Professionally, she has had an almost exclusive interest in the painting of portraits. Twenty-five examples of her portrait work were exhibited in the spring of 1901 at Doll & Richards's in Boston, and these gave the impression of accomplished technical work and a refined and distinguished style. Chase has also exhibited at the Society of American Artists.

Among those whose portraits she has painted are Helen F. Smith, Dean of Wells College, and Madam Chase (a charming portrait of old age). She was equally successful with portraits of children, young people, and those of older years, and with sitters of either sex. Her manner was firm and direct, and her portraits have the artistic value of being interesting apart from the personality of the subject.
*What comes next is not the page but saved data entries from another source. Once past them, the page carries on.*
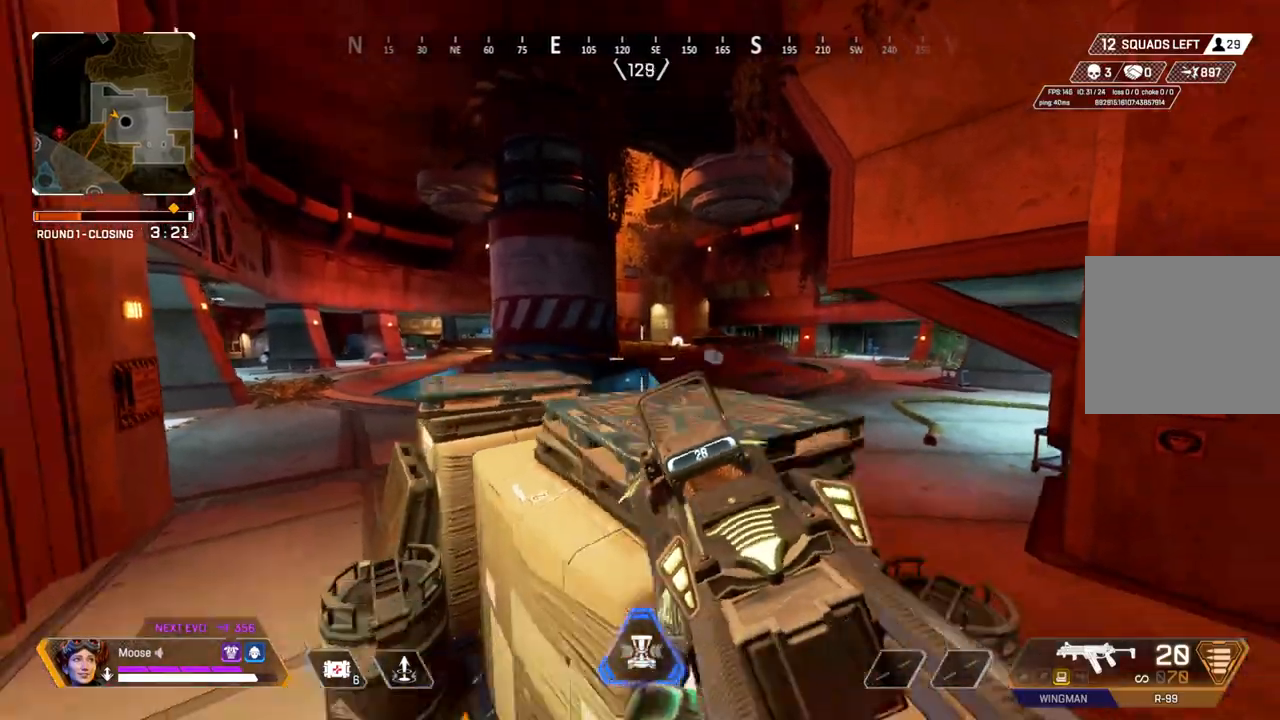
{"buttons": ["L2"], "left_stick": "up-left", "right_stick": "center", "events": [[117, "CIRCLE", "down"], [117, "left_stick", "left"], [183, "right_stick", "up-left"], [233, "CIRCLE", "up"], [233, "left_stick", "up-left"], [267, "right_stick", "center"], [483, "L2", "down"]]}
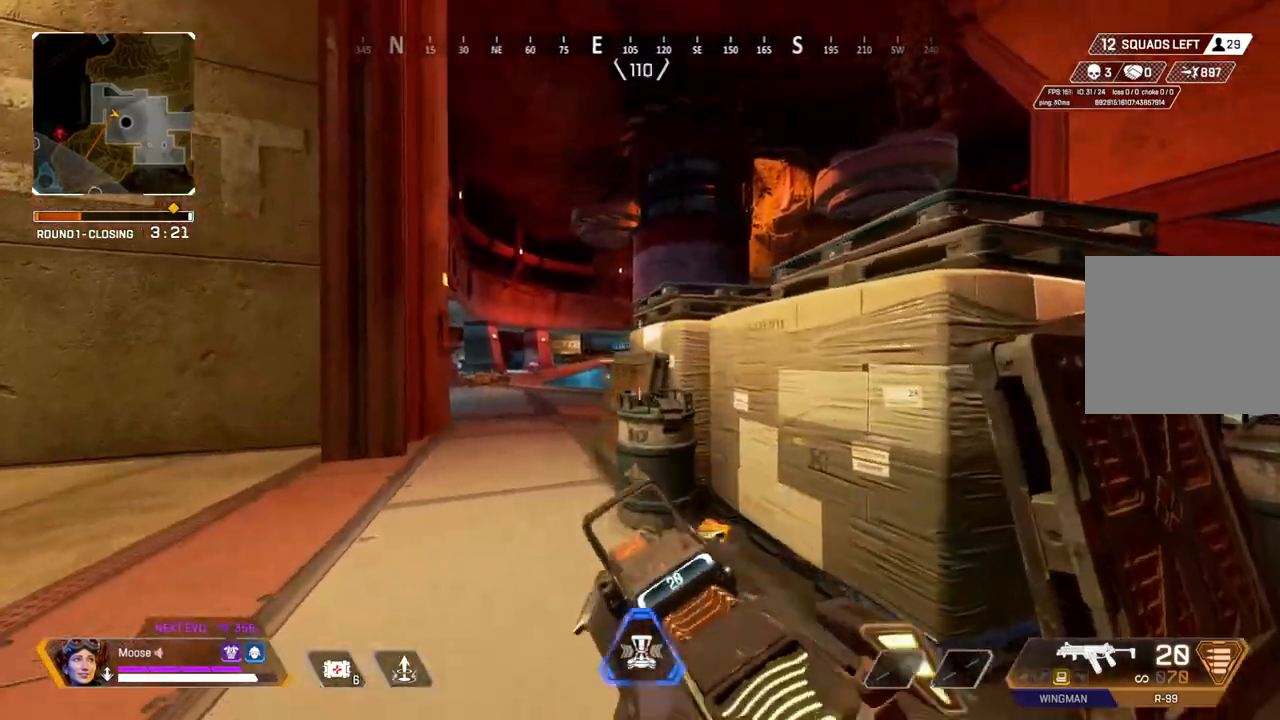
{"buttons": ["L2"], "left_stick": "right", "right_stick": "center", "events": [[317, "left_stick", "right"]]}
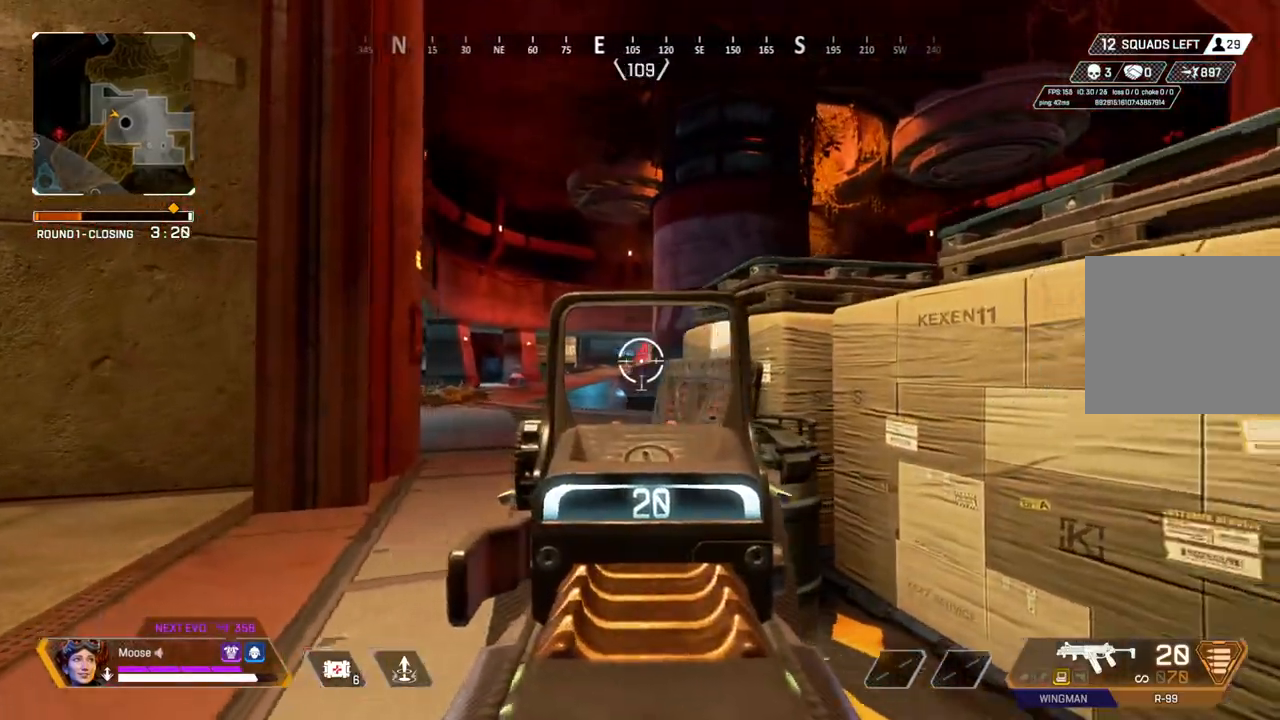
{"buttons": ["L2", "R2"], "left_stick": "right", "right_stick": "center", "events": [[83, "left_stick", "up-left"], [150, "R2", "down"], [200, "right_stick", "down-left"], [250, "right_stick", "center"], [433, "left_stick", "right"]]}
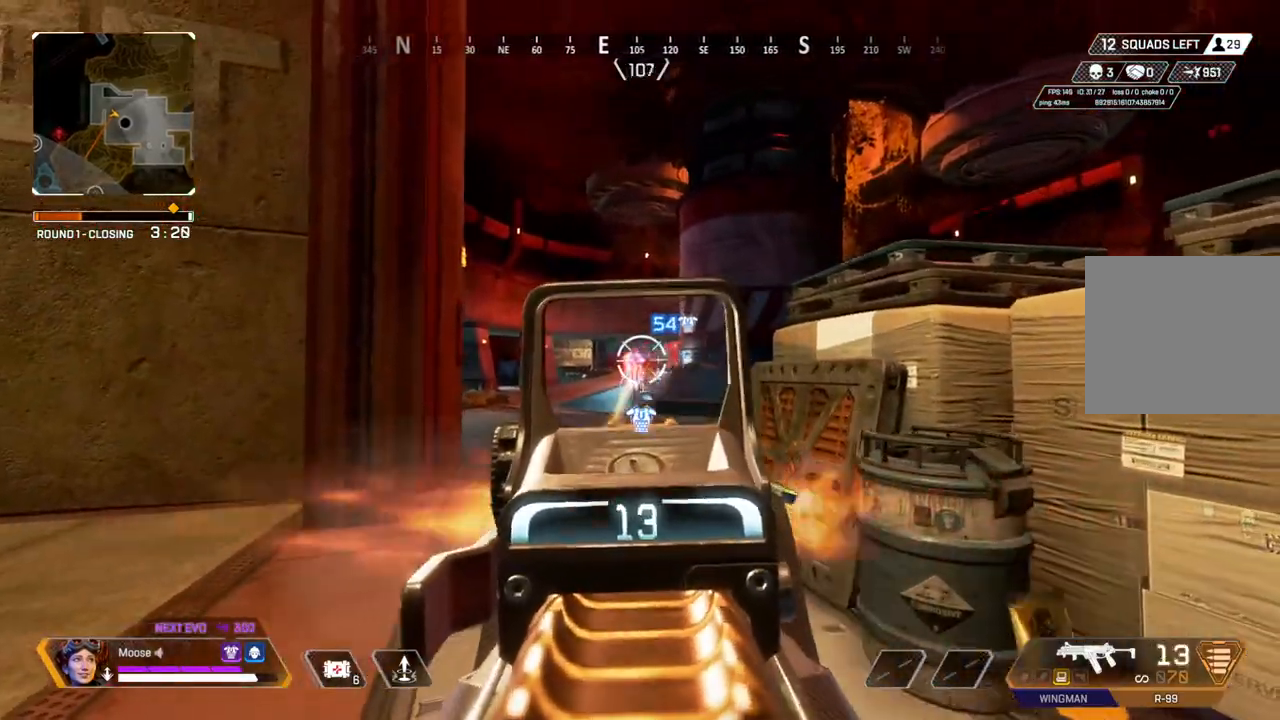
{"buttons": ["L2", "R2"], "left_stick": "right", "right_stick": "center", "events": [[33, "right_stick", "down-left"], [100, "right_stick", "center"], [150, "CROSS", "down"], [250, "CROSS", "up"], [267, "right_stick", "down-left"], [350, "right_stick", "center"]]}
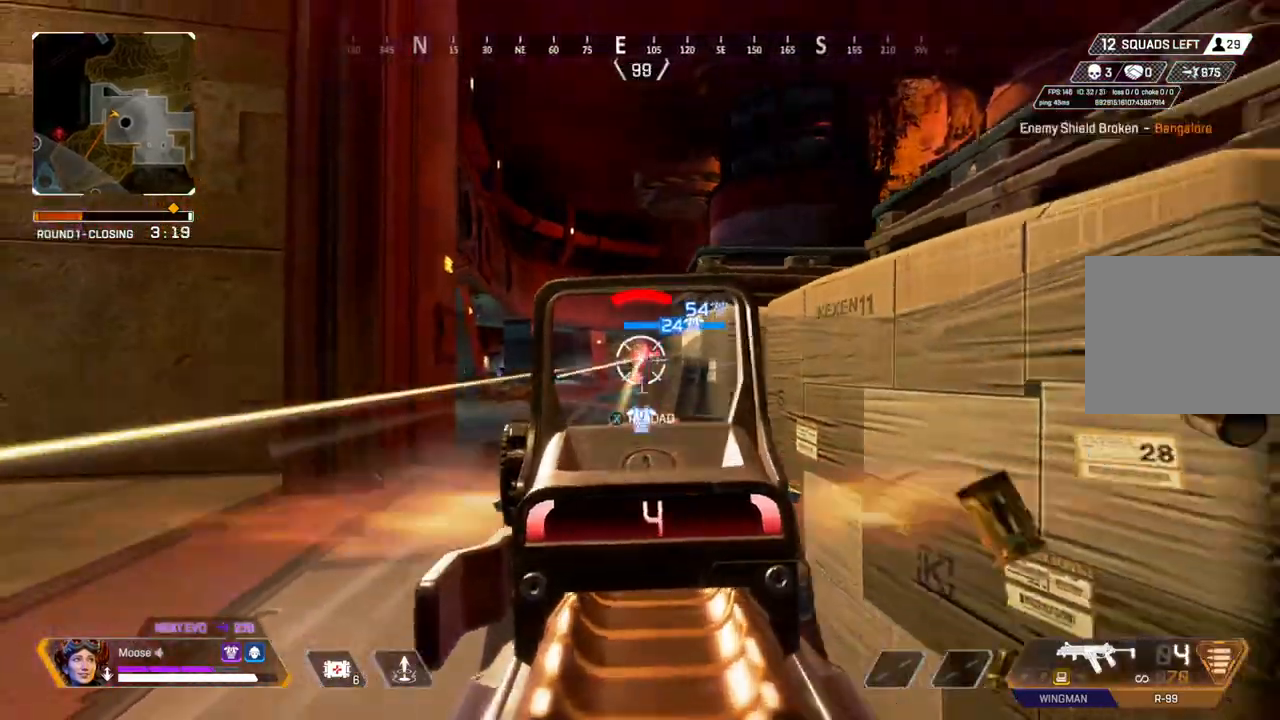
{"buttons": ["CIRCLE"], "left_stick": "up-left", "right_stick": "center", "events": [[33, "left_stick", "down-right"], [133, "L2", "up"], [167, "R2", "up"], [300, "SQUARE", "down"], [300, "left_stick", "left"], [383, "SQUARE", "up"], [383, "left_stick", "up-left"], [467, "CIRCLE", "down"]]}
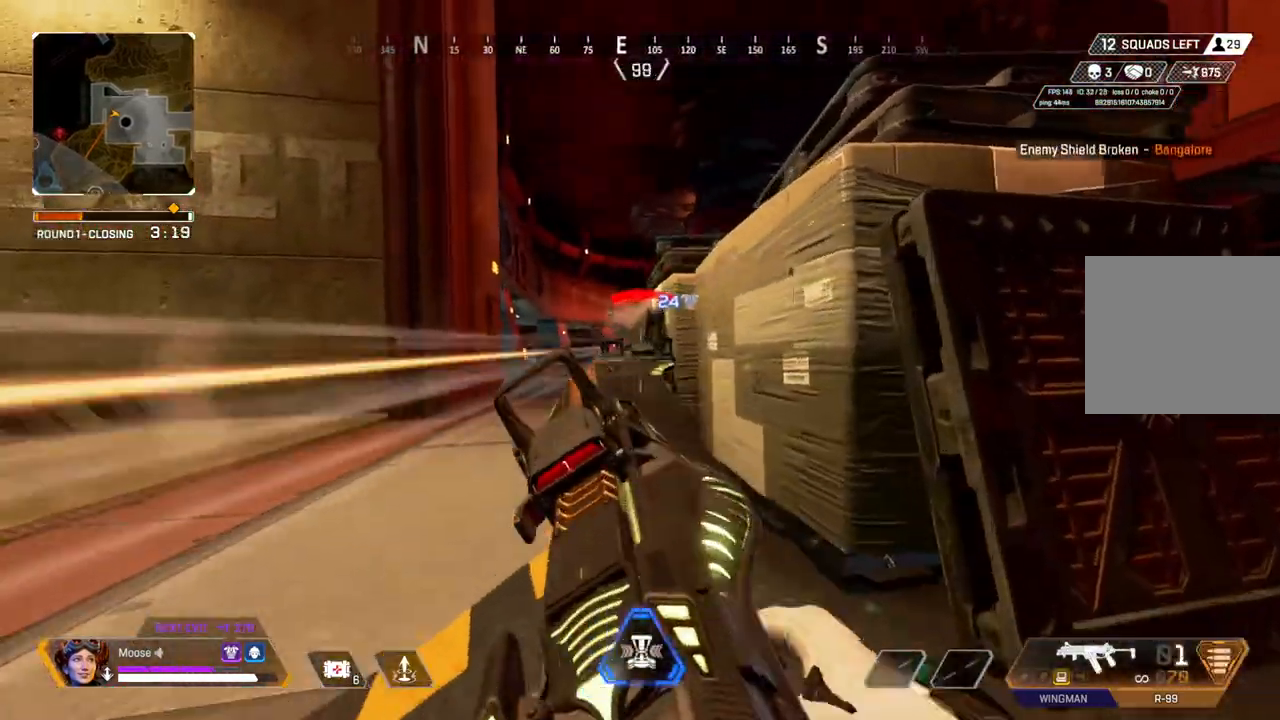
{"buttons": [], "left_stick": "up", "right_stick": "center", "events": [[33, "right_stick", "left"], [50, "CIRCLE", "up"], [183, "left_stick", "up"], [217, "right_stick", "center"]]}
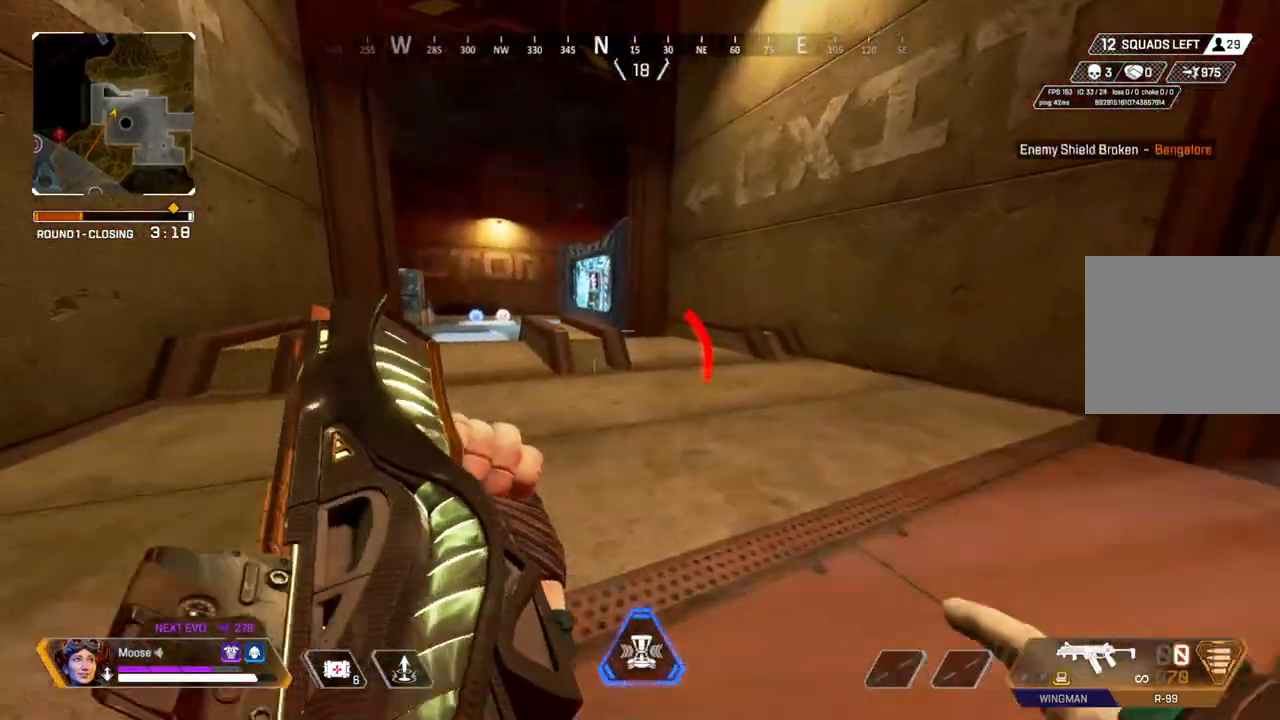
{"buttons": ["CIRCLE"], "left_stick": "up-right", "right_stick": "center", "events": [[100, "CIRCLE", "down"], [167, "right_stick", "left"], [217, "CIRCLE", "up"], [300, "right_stick", "center"], [367, "left_stick", "up-right"], [467, "CIRCLE", "down"]]}
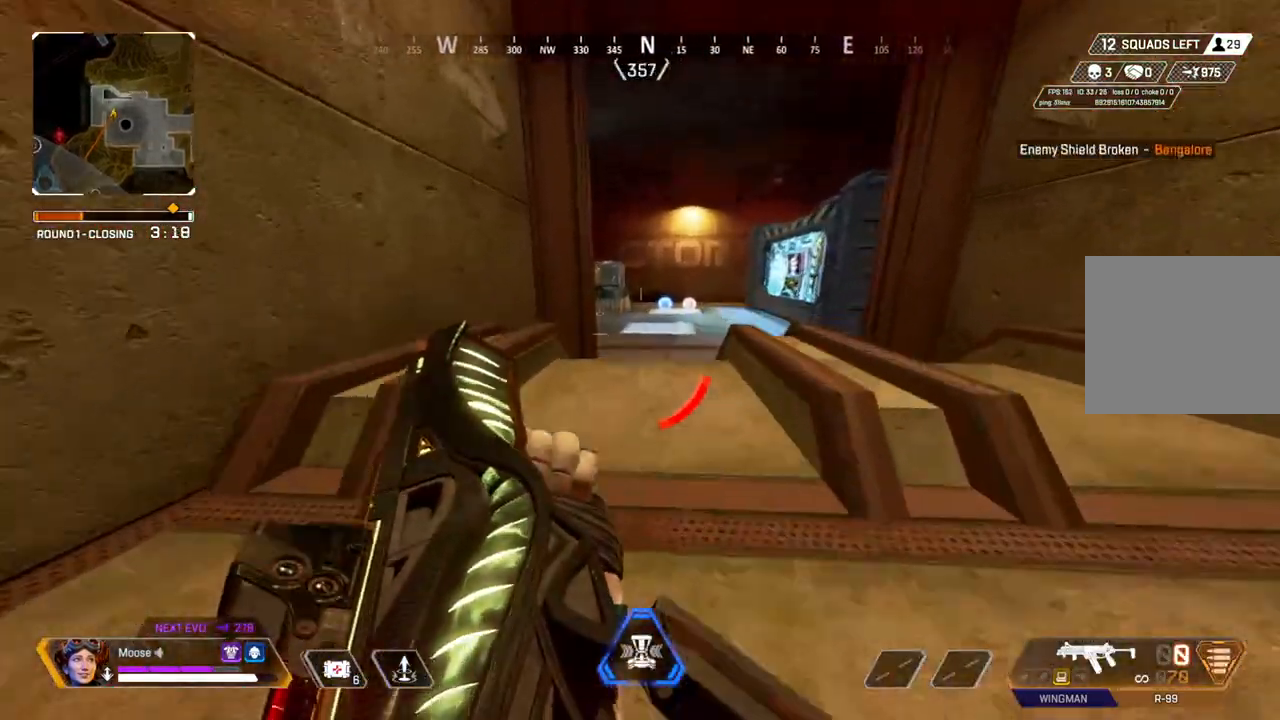
{"buttons": [], "left_stick": "down", "right_stick": "center", "events": [[100, "CIRCLE", "up"], [117, "right_stick", "right"], [183, "left_stick", "up-left"], [233, "left_stick", "down-left"], [450, "left_stick", "down"], [450, "right_stick", "center"]]}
A portrait called a "Woman with a Muff," exhibited at the exhibition of the Society of American Artists, in New York City, was praised. At the 1904 exhibition of the Philadelphia Academy, Chase exhibited a portrait of children, Constance and Gordon Worcester, of which Arthur Hoeber wrote: "She has painted them easily, with deftness and feeling, and apparently caught their character and the delicacy of infancy." She also won silver medals at the St. Louis World's Fair in 1904 and the Panama-Pacific International Exposition in San Francisco in 1915. In 1960, she became an associate member of the National Academy of Design.

She married William Chester Chase, an architect of Boston in 1892.